I made her a spot to lie down on the couch and when i covered her up with a blanket I told her good night and hopes she has great dreams. When I was raising up to go lie down she grabbed my hand and asked if I would hold her tonight. Of course I said yes, we got to talking a little somehow i brought up that I didn't know if she cared for me anymore. She said I was dumb if I didnt think she cared. She told me she is still crazy in love with me, and that I am all she thinks about. She told me how much she misses me, that it's so hard for her not to talk to me. She said she was so use to me being there that it's driving her crazy.

After that I told her I know things would go back to normal, that tomorrow we will both wake up and things won't have changed. She said she is sorry and that tomorrow I am going to hurt and hate her and its all her fault. I told her that I loved her and that I can't hate her. She kissed me, I said I know she still needs space and time and she nodded. She said that she can't promise that we will get back together, she asked me what happens if she moves on or what happens if I move on. I told her that I don't want to move on. I told her she is all I want and I see that now. We started kissing more and she umm...started to come on to me pretty heavy. I told her I didn't think it was a good idea and I wouldn't want her to regret it or hate me in the morning. We talked for about 30 minutes and I hate to say it but she was kind of begging me to be with her, saying stuff like how she "thinks" about me two or three times a day. How much she misses having sex with me, and other stuff...so we uh...we had really really amazing sex , and after she asked me to hold her. She said she doesnt want tomorrow to come, that she wants to lie where she is forever...then we fell asleep.

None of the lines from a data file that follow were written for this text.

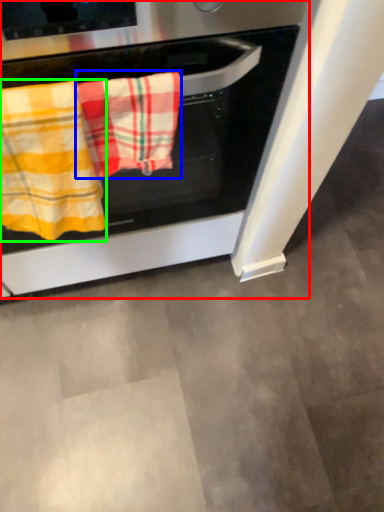
Question: Which is farther away from oven (highlighted by a red box)? beach towel (highlighted by a blue box) or beach towel (highlighted by a green box)?

Choices:
 (A) beach towel
 (B) beach towel

Answer: (B)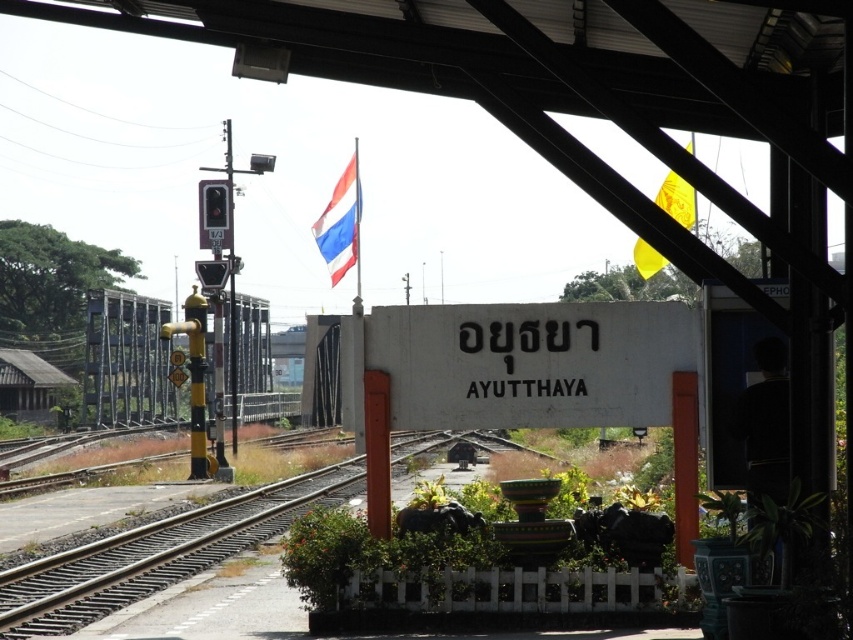
Which is above, polished fabric flag at upper center or yellow fabric flag at upper right?

polished fabric flag at upper center

Between point (325, 252) and point (686, 193), which one is positioned behind?

The point (325, 252) is behind.

Identify the location of polished fabric flag at upper center. Image resolution: width=853 pixels, height=640 pixels. (340, 225).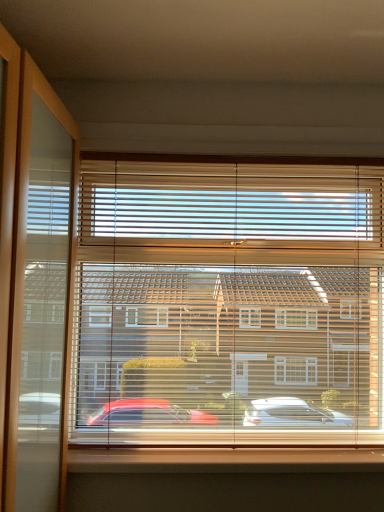
Question: Is wooden blinds at center surrounded by smooth wood window sill at lower center?

Choices:
 (A) no
 (B) yes

Answer: (A)

Question: Considering the relative positions of smooth wood window sill at lower center and wooden blinds at center in the image provided, is smooth wood window sill at lower center to the right of wooden blinds at center from the viewer's perspective?

Choices:
 (A) no
 (B) yes

Answer: (A)

Question: From a real-world perspective, is smooth wood window sill at lower center located beneath wooden blinds at center?

Choices:
 (A) yes
 (B) no

Answer: (A)

Question: Can you see smooth wood window sill at lower center touching wooden blinds at center?

Choices:
 (A) yes
 (B) no

Answer: (B)

Question: Is smooth wood window sill at lower center further to the viewer compared to wooden blinds at center?

Choices:
 (A) yes
 (B) no

Answer: (B)

Question: Is smooth wood window sill at lower center completely or partially outside of wooden blinds at center?

Choices:
 (A) no
 (B) yes

Answer: (A)

Question: Is wooden blinds at center positioned before smooth wood window sill at lower center?

Choices:
 (A) yes
 (B) no

Answer: (B)

Question: Can we say wooden blinds at center lies outside smooth wood window sill at lower center?

Choices:
 (A) yes
 (B) no

Answer: (A)

Question: Is smooth wood window sill at lower center inside wooden blinds at center?

Choices:
 (A) yes
 (B) no

Answer: (A)

Question: Is wooden blinds at center further to camera compared to smooth wood window sill at lower center?

Choices:
 (A) no
 (B) yes

Answer: (B)

Question: Can you confirm if wooden blinds at center is positioned to the left of smooth wood window sill at lower center?

Choices:
 (A) yes
 (B) no

Answer: (B)

Question: Is wooden blinds at center facing towards smooth wood window sill at lower center?

Choices:
 (A) yes
 (B) no

Answer: (A)

Question: Is wooden blinds at center taller or shorter than smooth wood window sill at lower center?

Choices:
 (A) tall
 (B) short

Answer: (A)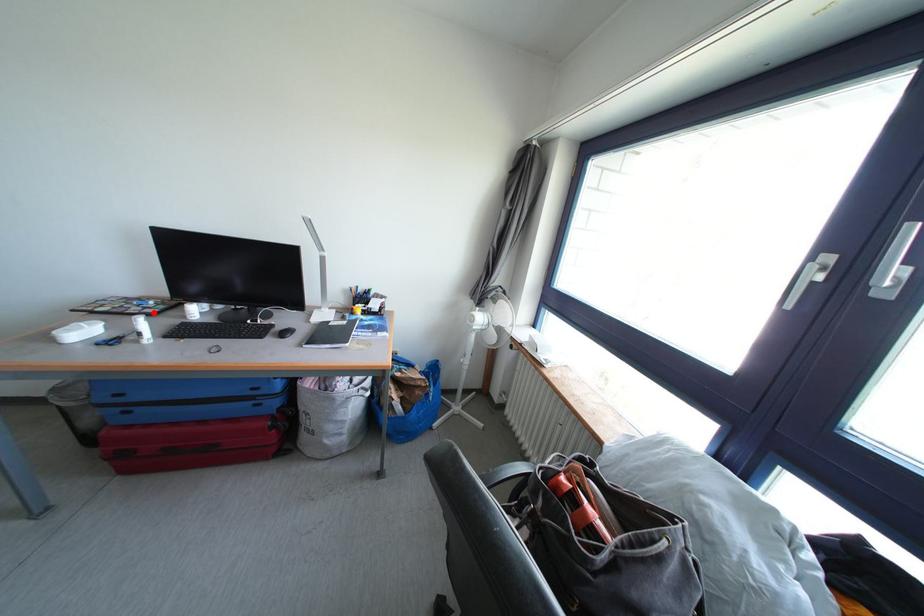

Next morning we got up and I helped her find her keys, her phone was dead and she needed to check in with her mom(her mom is super protective, and honestly the only reason she hasnt killed herself is cause of paige...after paiges brother josh died her mom kinda lost it). She said she has to get home to check and make sure her mom is ok. We said bye, and she left...

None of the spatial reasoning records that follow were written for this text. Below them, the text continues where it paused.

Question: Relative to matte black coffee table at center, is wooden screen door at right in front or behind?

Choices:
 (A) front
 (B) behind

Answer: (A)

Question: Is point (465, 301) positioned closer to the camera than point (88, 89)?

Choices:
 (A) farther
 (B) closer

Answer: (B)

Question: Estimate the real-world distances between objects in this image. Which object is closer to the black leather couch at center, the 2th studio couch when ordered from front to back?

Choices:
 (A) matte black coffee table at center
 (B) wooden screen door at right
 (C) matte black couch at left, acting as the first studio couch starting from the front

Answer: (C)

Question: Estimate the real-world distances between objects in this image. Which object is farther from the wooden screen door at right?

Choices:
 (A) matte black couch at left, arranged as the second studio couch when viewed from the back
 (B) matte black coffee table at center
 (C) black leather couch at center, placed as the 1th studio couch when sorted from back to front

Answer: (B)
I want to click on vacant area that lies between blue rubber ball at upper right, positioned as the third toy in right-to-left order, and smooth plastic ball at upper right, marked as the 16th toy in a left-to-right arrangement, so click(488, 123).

Ok so that was last night, quite possibly the most miserable, happy, dramatic, idiotic, pleasurable night of my life. I don't know if I ****ed up or not with the sex or with any of it. Its just I dunno, when she told me she still loved me I kinda melted I guess.

All I know is that falling asleep with her and cuddling with her...when she wrapped herself around my body. It was amazing, and I hope it's not the last time.

I text her the other. She said that she isnt upset with me at all she was just afraid she might have hurt me because of what happened and that she is a little upset with herself. I told her last night made me real happy, and that it didnt hurt me at all. She said she meant what she says and she does still love me, but she cant promise anything. I told her I know she still needs to heal...that trust had been broken and she needs to be alone for a bit, and that I will still give her space, and that if she needs me I am there for her.

So she knows how I feel. This is one of the text messages she sent me "Of course a part of me misses u and wants those things but i can't say it'll happen and I don't want u waiting for it to happen because there is a chance it wont u see?" Which is a lot better off then where I was before new years when I thought she hated me. She is saying there is a chance it wont, but that also means there's a chance it will right? I told her that as long as I breathe I will hope, that she shouldn't worry about hurting me, that she should find happiness...but that I will always hope to prove to her that I can be better.

Also Jan 08 it will be a year since her brother died, I had an idea to maybe bake her her favorite cookies, and maybe take her to lunch at one of her favorite restaurants, I never gave her her christmas(a build-a-bear) present so maybe then would be a good time? I dunno is it to soon, would I be taking advantage of her emotional state? It was one of the things she brought up on new years and one of the reasons she wanted me to be with her.

Should I do nothing at all??

I dunno...I am afraid if I give her to much space she will move on, and if I give her to little space she won't want to be with me. I need help!!

**sorry about how long it is any any grammar errors, not a journalism major**

OK new info, apparently she had been talking to a guy she has had a crush on for a bit. In fact we originally started dating cause she wanted to make him jealous. I knew that at the time and was fine, didn't expect to fall for her and she didn't expect to fall for me. She use to tell my cousin how crazy in love she was with me. So they are NOT dating, but she says that she is interested in possibly dating him.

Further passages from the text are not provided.